In 1824, cousins Paul Roullet and Henri Delamain (grandson of James) founded Maison Roullet et Delamain – Maison Ranson et Delamain having been liquidated in 1817. They expanded their exports to England and throughout Northern Europe. Henri Delamain also distinguished himself through his entomological research. His son, Philippe Delamain (1847-1902), succeeded him as head of the company and developed an interest in the archaeology of the Charente region. In particular, he excavated a Merovingian necropolis at Biron, near Pons, the finds of which are now on display at the British Museum.

In 1920, upon returning from the World War I, brothers Jacques and Robert Delamain (sons of Philippe) became the sole owners of the company, which was renamed Delamain et Cie. Robert Delamain became known for writing a History of Cognac. His brother Jacques Delamain was an birdwatcher and wrote several notable works, including Why Birds Sing, 1929 – winner of the Montyon Prize from the Académie Française. Both were published by their cousin Maurice Delamain, owner of Éditions Stock and the Librairie Delamain, located on rue Saint-Honoré, in Paris, opposite the Comédie-Française.

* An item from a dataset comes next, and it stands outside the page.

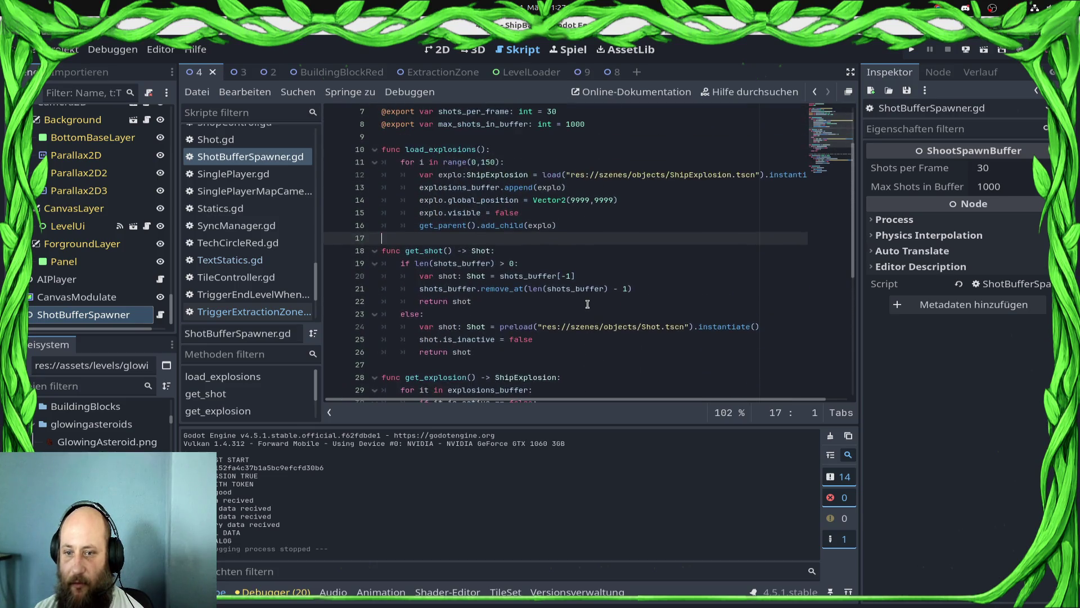
scroll(588, 304, up, 1)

In 2017, the Delamain company had fewer than twenty employees and exported to more than seventy countries. The Bollinger champagne and wine group deepened a longstanding relationship with the House of Delamain and became Delamain's majority shareholder.

In 2020, the House of Delamain celebrated the 100th anniversary of its flagship cognac, Pale & Dry XO. Also in 2020, Delamain launched its Pléiade range, a collection of limited-edition single vintage and/or single vineyard cognacs. Delamain is one of three cognac houses—alongside Hine and Croizet—that have continuously maintained stocks of vintage (single-harvest) cognacs.

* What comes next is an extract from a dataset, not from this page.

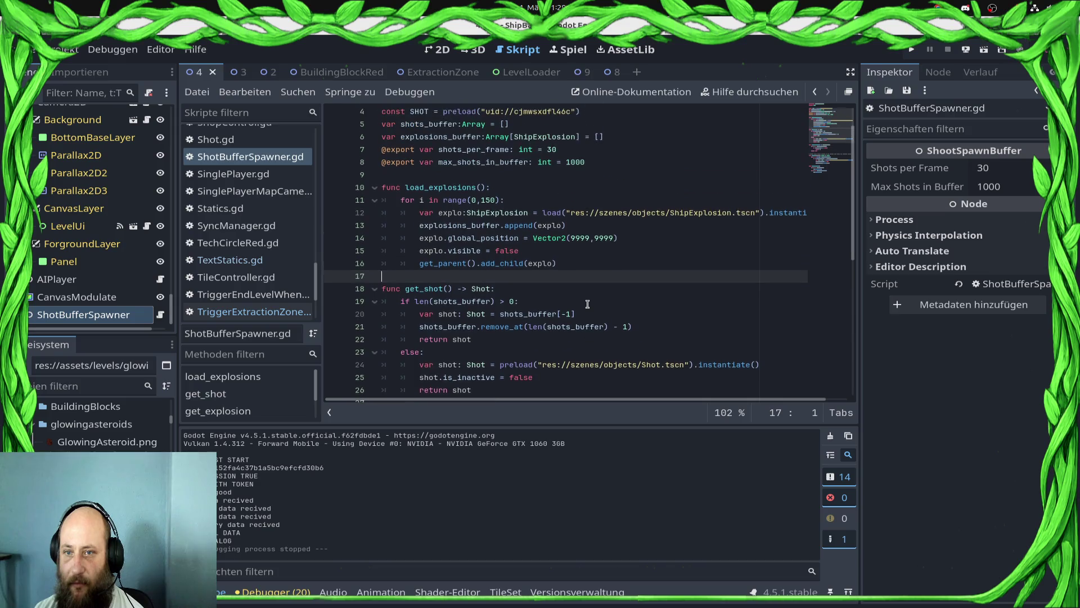
double_click(573, 163)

In July 2021 Delamain was elected to membership of the Comité Colbert, a non-profit association known as the “Voice of French Luxury”, composed of France's most important crafted luxury goods and services. In announcing the election to membership, the Comité Colbert cited Delamain's “history, deep respect for traditions, including the value of inherited wisdom and the patience necessary to achieve excellence.”

==Products==

Delamain cognac is exclusively sourced from Grande Champagne, the premier cru of cognac.

Range
- Pale & Dry X.O. Aged 25 years
- Vesper Aged 35 years
- Extra. Older than Vesper
- Tres Vénérable. Aged 55 years
- Reserve de la Famille.43% vol. This is produced from a single barrel and from a single estate. This is Delamain's highest range product.

Limited editions
- Millésimes (Vintage) Cognacs. This is a cognac from a single year. Aged 30 years.
- Le Voyage de Delamain. The finest expression of Delamain, from their oldest eau de vie, in Baccarat crystal and leather. Limited to 500 units worldwide.